One thing you never learned in all your years is respect for those who have a different opinion from yours.

Byker Bob said...

Two ways of looking at that, 11:40. One perspective is that of the participants, who expect their religion or philosophy to produce growth and make them a better person. Some, but not all, of the religious warlords or control units see it as the ultimate method of leveraging or controlling those who come to them.
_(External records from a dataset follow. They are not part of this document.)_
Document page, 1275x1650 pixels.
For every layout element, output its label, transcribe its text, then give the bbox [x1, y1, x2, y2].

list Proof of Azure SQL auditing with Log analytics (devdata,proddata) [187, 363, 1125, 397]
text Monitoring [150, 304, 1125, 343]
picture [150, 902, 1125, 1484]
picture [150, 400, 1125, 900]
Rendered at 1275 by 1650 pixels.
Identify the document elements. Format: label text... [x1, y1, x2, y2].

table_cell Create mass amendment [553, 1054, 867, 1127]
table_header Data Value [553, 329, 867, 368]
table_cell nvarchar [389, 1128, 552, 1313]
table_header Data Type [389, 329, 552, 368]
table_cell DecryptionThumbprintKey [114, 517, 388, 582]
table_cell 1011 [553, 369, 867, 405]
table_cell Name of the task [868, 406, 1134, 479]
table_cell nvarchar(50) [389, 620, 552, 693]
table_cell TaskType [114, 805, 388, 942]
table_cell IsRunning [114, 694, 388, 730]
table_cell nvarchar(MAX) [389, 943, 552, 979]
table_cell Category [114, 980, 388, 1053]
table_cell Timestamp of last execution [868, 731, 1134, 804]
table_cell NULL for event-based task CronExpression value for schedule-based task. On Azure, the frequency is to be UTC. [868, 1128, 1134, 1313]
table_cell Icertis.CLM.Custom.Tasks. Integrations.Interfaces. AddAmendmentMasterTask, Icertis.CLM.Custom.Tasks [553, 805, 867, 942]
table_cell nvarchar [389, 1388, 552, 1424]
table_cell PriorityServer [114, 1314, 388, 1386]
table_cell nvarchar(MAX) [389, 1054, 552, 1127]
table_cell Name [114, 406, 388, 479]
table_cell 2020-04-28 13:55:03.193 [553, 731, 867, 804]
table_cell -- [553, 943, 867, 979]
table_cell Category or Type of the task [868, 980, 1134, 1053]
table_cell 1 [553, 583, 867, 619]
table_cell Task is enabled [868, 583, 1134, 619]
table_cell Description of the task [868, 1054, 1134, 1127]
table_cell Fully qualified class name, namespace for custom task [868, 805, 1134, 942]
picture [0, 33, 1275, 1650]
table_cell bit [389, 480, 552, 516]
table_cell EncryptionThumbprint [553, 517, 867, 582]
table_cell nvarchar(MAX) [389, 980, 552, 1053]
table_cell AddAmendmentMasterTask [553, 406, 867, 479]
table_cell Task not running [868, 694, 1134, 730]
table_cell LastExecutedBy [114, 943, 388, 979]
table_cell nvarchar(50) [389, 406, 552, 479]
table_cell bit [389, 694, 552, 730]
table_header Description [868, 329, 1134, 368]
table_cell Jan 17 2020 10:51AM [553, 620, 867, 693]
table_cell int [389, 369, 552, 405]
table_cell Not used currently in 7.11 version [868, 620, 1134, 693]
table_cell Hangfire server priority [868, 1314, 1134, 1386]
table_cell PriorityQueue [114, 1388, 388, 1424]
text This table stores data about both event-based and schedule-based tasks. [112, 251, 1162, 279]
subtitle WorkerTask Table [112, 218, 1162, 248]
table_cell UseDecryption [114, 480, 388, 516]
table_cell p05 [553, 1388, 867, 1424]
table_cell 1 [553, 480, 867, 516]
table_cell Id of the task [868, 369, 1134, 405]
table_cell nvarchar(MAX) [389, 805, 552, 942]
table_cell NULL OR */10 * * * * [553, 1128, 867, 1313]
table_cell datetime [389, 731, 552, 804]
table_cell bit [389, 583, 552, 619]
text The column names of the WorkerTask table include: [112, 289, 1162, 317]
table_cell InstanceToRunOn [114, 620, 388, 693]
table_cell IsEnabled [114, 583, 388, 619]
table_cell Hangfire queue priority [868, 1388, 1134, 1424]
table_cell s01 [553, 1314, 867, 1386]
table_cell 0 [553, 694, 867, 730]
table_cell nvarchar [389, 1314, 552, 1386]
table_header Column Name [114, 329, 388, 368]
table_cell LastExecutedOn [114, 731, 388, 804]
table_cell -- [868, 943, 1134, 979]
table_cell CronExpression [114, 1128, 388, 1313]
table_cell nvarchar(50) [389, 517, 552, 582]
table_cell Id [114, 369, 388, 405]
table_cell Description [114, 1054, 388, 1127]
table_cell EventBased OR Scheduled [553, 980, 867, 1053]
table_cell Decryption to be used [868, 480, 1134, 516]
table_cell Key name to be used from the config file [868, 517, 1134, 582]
I shun organized religion myself. If I want to attend church, I’ll go to a huge mega church anonymously, where I can hear an inspiring message, and listen to some awesome rock-based praise music.

BB

Anonymous said...

Regardless of the belief or customs, Buddhist, Hindu, Christian, Muslim. etc. allow a select few to live off the income of others without having to do much in return. There are exceptions to this, but for the most part religion is a worldwide scam.

Al Dexter said...

James. Not when that opinion is based on total willful ignorance of the facts like mine once was Difference is, I was willing to dispassionately look at the facts and admit it was all a batch of lies.

Anonymous said...

ASB Comment: In reading this posting and some of the comments; I question what the problem really is. I personally did not and do not share the idea that religion does not allow a person to be who they really are unless they want to be doing things that corrupt human life. The years I spent after committing my life to follow the biblical teachings related Jesus Christ's teachings and the OT teachings supporting His being the Messiah have contributed to a wholesome life built on faith, hope, and love that never wavers. I no longer attend organizational groups due to hearing loss, age, and personal family responsibilities, but the memories I have are definitely positive and fruitful in my personal and spiritual relationships.
While I recognize people may experience some of the problems pointed out. In the many years I spent involved in church congregations many if not most of the people I communicated with were enjoying the spiritual relationships. I never attended any church congregation after withdrawing from the original WCG so I do not know what the many groups have to offer in the way of human relationships. Enough said.

R.L. said...

"I'm a mess, and so are you." - a line from a song by contemporary Christian singer Francesca Battestelli

James said...

Al,
I am not talking about the times we played church in the wcg. I am talking about your current evolutionary status and how you respond to people with a different spin on things like politics..

Retired Prof said...

Yes, it rankled that I could not be myself at Ambassador College. I spent the last several months there as a closeted skeptic. I nearly outed myself once in a conversation among dorm mates with a statement implying that I accepted human evolution. One of the guys derided me, "You were thinking 'cave man!'" I said nothing, and nobody followed up. Such self-censorship kept me out of trouble with the higher-ups mostly, but it took a toll.